The good life is a life of material success and happiness accompanied by religious piety. God’s life is the life that God wants us to lead, the life of selfless love that alone grants everlasting fulfillment.

The good life in Vedic parlance connotes the life of the tripartite human aims of dharma (religiosity), artha (material prosperity) and kama (sense gratification). While such a life is better than a godless immoral life, still it can’t fulfill our heart’s longing for eternal fulfillment. We are at our core spiritual beings meant to find everlasting happiness in pure love for the all-attractive Supreme, Krishna. That life of eternal love and everlasting happiness is God’s life for us – the life that Krishna wants to reward us with if we just open our heart to him and allow him to enter and become enthroned there.
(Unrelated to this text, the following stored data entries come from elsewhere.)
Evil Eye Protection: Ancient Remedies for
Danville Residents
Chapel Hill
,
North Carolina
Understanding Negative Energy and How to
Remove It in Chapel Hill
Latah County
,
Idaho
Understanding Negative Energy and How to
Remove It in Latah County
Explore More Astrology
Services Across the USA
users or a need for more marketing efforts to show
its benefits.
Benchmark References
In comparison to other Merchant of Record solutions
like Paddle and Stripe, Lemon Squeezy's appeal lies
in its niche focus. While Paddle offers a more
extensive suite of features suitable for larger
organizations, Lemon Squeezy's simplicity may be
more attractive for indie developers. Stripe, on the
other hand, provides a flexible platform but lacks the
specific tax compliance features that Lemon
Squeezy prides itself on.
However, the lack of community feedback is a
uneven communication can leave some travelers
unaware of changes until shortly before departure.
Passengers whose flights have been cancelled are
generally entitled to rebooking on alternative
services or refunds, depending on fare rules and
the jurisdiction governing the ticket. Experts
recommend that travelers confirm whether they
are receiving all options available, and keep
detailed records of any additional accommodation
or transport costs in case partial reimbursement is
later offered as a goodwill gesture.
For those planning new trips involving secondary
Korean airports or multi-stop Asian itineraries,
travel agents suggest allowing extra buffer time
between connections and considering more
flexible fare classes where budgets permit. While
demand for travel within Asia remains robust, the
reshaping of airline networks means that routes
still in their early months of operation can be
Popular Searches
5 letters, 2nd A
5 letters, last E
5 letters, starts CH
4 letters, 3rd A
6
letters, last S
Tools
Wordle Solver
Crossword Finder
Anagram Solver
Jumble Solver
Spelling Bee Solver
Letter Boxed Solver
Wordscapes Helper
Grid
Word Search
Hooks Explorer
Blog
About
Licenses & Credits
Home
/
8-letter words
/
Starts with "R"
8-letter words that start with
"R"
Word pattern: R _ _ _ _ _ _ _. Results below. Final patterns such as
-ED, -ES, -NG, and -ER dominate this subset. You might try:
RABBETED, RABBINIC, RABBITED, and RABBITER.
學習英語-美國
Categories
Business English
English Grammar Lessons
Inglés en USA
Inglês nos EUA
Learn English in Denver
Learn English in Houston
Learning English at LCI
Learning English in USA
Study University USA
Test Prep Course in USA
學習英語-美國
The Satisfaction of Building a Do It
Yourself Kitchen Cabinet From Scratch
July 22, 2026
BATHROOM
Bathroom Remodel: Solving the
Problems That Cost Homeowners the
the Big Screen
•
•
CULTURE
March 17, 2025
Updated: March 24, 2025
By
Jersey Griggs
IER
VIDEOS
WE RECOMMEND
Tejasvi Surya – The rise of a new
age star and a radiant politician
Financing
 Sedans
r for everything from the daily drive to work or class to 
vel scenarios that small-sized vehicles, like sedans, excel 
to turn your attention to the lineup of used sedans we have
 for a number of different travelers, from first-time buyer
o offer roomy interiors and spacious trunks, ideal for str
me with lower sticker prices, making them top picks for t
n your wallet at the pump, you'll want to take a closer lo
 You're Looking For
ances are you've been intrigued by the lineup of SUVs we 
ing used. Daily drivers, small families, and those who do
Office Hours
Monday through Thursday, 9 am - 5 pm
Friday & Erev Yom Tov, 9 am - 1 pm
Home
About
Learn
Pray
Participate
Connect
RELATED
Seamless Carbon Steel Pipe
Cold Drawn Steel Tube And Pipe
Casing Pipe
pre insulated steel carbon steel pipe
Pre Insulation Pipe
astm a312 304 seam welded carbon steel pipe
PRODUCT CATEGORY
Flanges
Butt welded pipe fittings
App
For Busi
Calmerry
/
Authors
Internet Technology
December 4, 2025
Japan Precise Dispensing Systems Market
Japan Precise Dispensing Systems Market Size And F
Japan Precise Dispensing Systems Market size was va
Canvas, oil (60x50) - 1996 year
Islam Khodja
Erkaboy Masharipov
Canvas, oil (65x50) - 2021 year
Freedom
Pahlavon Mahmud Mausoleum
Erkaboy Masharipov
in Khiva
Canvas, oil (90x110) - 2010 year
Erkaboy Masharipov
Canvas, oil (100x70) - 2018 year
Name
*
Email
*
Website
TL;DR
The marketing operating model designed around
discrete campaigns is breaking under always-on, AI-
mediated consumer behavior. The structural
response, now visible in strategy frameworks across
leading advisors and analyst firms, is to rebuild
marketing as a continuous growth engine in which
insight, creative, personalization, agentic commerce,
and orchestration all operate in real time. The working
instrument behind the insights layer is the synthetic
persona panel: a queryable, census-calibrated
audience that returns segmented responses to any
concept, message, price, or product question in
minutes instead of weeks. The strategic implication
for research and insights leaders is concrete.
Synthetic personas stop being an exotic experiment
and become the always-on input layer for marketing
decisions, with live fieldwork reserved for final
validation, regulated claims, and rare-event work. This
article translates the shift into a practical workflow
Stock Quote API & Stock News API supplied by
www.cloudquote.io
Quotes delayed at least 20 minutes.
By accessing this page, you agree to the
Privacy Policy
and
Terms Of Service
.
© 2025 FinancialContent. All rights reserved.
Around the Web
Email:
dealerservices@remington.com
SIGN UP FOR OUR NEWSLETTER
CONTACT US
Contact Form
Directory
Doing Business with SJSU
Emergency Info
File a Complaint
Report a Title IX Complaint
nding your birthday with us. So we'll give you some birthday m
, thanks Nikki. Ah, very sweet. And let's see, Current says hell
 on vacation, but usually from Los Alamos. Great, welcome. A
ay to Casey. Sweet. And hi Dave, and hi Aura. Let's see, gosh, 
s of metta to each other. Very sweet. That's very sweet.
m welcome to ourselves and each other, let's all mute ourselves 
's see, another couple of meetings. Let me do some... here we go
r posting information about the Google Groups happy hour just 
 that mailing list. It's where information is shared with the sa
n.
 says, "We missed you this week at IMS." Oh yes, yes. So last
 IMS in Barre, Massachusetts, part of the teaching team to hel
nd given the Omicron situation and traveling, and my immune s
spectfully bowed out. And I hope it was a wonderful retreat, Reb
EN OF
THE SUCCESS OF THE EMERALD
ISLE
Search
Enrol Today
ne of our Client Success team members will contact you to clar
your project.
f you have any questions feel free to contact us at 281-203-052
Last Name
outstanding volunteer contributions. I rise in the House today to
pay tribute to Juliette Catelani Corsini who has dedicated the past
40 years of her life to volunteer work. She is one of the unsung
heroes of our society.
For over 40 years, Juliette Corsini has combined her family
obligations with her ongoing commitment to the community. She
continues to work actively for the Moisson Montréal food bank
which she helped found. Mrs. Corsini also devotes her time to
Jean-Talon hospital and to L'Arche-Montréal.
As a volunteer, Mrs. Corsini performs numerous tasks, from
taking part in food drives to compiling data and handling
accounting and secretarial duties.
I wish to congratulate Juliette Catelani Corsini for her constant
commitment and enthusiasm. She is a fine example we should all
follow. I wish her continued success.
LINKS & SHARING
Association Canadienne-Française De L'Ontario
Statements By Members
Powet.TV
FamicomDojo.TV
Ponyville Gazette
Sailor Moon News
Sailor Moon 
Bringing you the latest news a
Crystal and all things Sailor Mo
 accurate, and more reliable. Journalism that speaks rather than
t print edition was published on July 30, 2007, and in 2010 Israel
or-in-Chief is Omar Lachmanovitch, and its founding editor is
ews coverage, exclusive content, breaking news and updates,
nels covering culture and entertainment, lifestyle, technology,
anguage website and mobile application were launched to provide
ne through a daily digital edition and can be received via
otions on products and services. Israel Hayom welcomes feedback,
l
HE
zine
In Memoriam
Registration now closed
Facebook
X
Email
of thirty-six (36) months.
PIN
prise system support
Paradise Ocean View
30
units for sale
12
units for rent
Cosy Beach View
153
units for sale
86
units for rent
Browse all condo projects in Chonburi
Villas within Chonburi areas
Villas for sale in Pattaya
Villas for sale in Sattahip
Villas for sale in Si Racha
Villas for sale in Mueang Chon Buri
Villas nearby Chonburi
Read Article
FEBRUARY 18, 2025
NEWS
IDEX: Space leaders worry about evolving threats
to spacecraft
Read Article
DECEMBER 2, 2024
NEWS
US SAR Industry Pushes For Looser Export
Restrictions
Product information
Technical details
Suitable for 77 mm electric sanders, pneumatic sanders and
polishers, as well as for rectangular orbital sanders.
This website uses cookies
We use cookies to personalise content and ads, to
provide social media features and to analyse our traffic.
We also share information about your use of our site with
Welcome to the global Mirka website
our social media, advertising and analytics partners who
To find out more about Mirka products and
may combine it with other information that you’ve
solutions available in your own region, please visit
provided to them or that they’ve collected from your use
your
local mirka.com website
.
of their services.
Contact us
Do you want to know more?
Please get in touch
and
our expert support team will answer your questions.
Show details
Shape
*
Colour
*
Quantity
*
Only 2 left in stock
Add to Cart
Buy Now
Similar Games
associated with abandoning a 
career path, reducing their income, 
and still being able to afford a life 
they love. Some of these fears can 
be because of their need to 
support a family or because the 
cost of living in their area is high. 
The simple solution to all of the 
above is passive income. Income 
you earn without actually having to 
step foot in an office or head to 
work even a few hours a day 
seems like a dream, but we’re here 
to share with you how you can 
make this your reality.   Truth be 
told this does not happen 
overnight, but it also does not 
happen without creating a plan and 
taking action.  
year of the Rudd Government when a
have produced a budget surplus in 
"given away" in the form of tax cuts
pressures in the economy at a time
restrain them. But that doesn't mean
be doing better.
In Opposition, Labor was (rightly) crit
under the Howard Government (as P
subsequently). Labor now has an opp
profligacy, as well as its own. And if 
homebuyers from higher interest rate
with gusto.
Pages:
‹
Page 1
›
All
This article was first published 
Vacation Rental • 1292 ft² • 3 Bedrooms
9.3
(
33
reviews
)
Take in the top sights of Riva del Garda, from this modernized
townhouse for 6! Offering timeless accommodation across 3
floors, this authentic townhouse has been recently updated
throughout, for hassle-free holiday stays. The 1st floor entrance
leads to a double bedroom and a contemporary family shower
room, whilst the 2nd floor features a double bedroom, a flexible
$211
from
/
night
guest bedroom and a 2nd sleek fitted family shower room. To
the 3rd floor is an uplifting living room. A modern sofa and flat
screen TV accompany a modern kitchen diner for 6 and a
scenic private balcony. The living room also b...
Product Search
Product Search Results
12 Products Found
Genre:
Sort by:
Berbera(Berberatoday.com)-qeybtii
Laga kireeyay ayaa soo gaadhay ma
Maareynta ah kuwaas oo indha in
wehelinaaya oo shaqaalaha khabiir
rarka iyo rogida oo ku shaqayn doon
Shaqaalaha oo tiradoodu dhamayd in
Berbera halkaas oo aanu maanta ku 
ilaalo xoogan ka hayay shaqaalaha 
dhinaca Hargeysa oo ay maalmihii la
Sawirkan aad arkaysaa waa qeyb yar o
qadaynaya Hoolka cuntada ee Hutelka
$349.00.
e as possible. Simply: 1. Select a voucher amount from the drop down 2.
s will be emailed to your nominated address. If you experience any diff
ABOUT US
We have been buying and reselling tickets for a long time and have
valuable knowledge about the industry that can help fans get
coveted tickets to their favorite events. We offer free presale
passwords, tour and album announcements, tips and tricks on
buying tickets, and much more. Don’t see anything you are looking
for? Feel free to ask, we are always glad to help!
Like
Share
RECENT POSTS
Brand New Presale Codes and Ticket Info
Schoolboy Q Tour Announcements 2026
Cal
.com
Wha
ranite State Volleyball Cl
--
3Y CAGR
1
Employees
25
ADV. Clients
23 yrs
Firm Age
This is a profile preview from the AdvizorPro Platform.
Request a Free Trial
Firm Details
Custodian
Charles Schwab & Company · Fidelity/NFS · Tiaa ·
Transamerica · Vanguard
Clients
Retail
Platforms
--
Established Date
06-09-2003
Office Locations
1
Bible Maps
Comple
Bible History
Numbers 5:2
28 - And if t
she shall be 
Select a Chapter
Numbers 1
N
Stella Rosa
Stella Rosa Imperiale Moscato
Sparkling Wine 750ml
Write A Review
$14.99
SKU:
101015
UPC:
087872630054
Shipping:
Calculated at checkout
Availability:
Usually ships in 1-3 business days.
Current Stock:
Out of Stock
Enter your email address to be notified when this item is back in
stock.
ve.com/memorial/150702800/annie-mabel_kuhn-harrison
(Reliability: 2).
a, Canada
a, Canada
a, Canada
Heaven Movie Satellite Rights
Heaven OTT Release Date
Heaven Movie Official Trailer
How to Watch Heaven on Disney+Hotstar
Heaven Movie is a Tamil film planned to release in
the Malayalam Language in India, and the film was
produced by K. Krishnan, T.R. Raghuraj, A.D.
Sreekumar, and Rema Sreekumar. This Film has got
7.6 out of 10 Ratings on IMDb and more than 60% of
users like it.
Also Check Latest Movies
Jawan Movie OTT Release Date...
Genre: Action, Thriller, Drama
Unfortunately however, different worldly things are presently ensconced in our heart – things that we need to replace with Krishna. Such a redirection of the heart from the world to Krishna may seem too daunting for most people who fear that they will lose too much by turning from the here-and-now towards an unknown divine. For such spiritually timid people, the Vedas offers a transitional upward impetus: the good life. This induces them to rise upwards from wherever they are by learning to live piously in pursuit of dharma, artha and kama.

But the same good life that is good at a lower level can become a distractor once they have come to a higher level – or if they have the intelligence to directly aim for the highest level. So the Bhagavad-gita (02.45) urges seekers to rise beyond the Vedic exhortations about the good life and to strive for the life beyond worldly loss and gain, being eternally enriched in Krishna.